[Extracted information Boundary: Start]

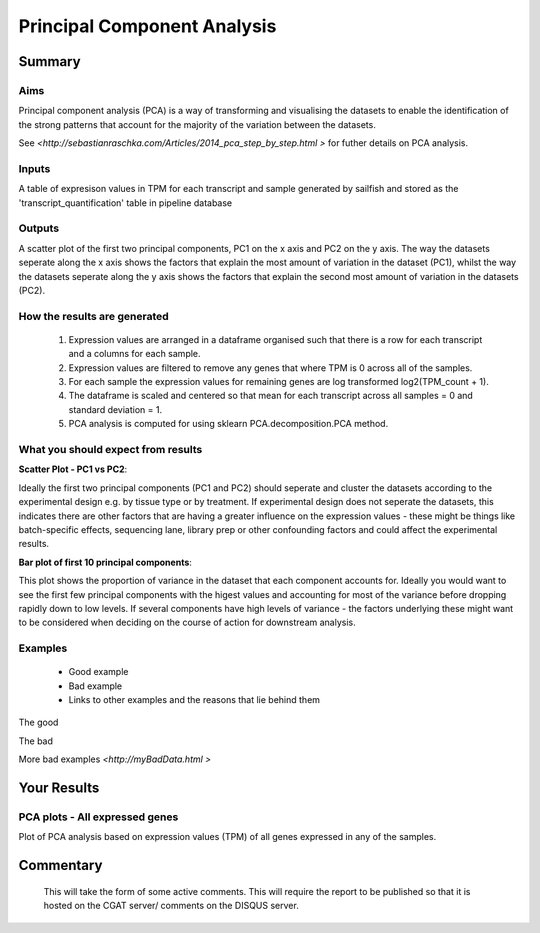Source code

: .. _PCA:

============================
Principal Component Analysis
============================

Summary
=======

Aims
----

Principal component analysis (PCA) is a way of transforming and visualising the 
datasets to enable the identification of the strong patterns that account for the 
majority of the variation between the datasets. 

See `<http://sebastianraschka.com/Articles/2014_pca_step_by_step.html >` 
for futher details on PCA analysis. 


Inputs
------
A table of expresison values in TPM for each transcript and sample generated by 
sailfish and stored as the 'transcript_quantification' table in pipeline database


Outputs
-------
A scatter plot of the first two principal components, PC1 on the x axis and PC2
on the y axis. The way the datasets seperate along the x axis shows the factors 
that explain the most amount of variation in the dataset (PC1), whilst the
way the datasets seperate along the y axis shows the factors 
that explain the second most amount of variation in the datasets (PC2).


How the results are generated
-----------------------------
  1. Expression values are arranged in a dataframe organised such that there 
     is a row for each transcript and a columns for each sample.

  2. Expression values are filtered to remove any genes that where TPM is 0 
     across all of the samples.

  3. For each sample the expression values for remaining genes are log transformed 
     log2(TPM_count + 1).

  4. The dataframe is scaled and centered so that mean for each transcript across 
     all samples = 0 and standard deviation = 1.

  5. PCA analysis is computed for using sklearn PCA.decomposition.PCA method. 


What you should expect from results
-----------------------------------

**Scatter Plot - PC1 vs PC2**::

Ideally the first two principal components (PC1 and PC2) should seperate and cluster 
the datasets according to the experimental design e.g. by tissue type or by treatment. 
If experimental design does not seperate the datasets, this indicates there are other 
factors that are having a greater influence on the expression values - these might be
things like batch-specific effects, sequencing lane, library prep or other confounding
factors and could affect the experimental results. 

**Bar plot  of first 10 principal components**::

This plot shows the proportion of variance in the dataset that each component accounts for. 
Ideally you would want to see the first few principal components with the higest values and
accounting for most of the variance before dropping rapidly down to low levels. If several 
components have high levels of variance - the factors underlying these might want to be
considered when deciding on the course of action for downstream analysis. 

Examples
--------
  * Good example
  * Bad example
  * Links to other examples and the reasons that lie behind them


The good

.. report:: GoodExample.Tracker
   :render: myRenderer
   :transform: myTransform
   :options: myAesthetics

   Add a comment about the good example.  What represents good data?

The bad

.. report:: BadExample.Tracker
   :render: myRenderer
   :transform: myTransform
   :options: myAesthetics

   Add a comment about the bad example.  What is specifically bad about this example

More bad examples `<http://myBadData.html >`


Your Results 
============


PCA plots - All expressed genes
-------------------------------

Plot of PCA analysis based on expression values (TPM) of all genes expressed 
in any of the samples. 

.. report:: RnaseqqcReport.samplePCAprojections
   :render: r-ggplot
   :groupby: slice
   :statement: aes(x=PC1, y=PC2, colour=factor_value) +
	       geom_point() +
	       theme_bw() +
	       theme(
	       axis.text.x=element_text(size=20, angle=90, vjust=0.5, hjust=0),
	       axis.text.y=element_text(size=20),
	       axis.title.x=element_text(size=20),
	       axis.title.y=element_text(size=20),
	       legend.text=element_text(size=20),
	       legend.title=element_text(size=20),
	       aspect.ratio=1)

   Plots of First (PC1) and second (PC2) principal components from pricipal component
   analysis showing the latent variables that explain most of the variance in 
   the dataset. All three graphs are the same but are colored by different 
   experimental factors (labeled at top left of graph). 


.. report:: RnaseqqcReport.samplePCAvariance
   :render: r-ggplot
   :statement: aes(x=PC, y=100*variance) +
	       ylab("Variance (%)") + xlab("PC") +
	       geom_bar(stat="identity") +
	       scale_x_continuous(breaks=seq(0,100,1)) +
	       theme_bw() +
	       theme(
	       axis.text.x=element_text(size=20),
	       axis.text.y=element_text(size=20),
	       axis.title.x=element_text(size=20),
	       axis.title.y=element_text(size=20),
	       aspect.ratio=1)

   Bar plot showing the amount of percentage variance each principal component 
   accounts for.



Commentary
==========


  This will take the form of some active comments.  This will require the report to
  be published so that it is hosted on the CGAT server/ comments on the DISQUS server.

[Extracted information Boundary: End]
[Extracted information Boundary: Start]

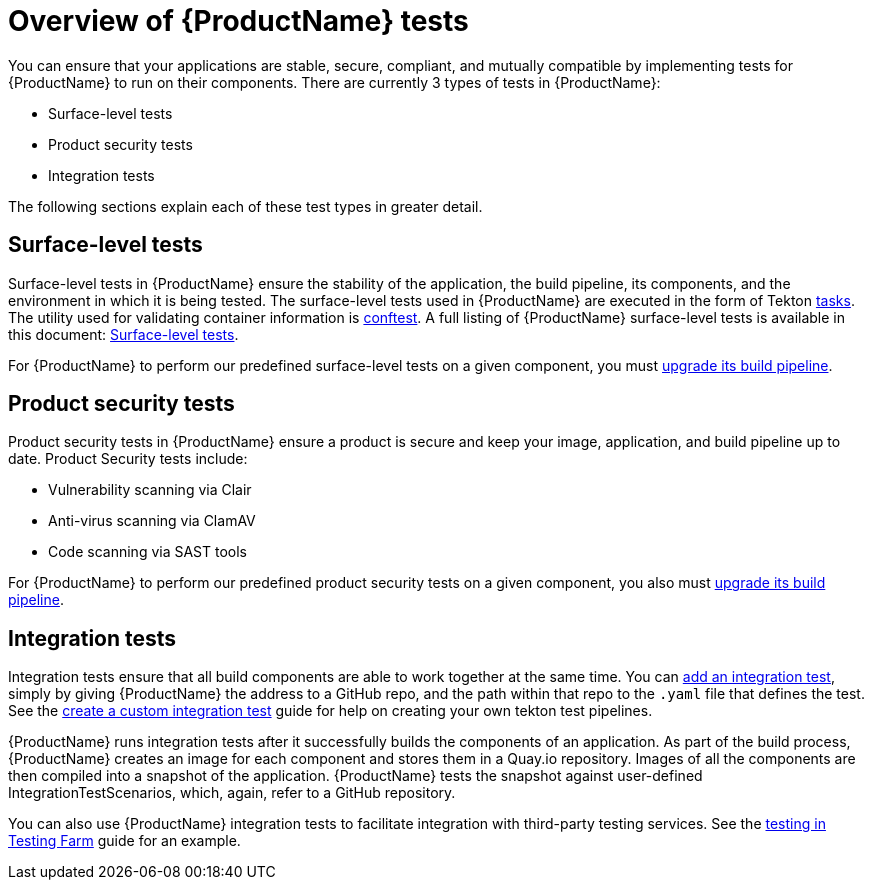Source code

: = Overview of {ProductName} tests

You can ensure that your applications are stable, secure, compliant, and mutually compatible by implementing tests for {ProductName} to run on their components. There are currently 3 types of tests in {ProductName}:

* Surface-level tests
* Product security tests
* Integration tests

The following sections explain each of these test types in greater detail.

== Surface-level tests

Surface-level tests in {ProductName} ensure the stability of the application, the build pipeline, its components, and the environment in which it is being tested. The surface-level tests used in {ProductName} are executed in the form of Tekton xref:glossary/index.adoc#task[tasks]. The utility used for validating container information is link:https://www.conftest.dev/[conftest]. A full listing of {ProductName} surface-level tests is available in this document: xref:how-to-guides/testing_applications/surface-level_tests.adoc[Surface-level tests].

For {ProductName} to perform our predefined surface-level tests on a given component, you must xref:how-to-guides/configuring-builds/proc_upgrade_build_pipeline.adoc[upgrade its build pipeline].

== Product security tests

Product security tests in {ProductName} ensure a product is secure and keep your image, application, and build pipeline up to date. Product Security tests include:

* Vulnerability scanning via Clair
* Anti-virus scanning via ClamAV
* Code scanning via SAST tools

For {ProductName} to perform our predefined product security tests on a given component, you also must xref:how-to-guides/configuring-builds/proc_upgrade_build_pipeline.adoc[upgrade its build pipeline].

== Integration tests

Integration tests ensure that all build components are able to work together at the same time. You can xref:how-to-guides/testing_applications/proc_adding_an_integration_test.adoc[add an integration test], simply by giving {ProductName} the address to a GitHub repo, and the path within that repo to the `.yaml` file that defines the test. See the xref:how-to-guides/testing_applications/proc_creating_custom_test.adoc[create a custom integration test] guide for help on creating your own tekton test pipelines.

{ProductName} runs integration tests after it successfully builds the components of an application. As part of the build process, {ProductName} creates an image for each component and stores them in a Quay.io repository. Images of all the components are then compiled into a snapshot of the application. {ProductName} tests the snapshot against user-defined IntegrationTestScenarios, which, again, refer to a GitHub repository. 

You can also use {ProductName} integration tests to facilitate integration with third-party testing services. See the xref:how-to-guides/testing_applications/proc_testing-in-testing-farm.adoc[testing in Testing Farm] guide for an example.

[Extracted information Boundary: End]

#### The task:
The lines above starting at the one that contains "factors that are" and ending at the one that contains "Ideally you would" must be transcribed exactly, and no other lines may appear.

#### Written response:
factors that are having a greater influence on the expression values - these might be
things like batch-specific effects, sequencing lane, library prep or other confounding
factors and could affect the experimental results. 

**Bar plot  of first 10 principal components**::

This plot shows the proportion of variance in the dataset that each component accounts for. 
Ideally you would want to see the first few principal components with the higest values and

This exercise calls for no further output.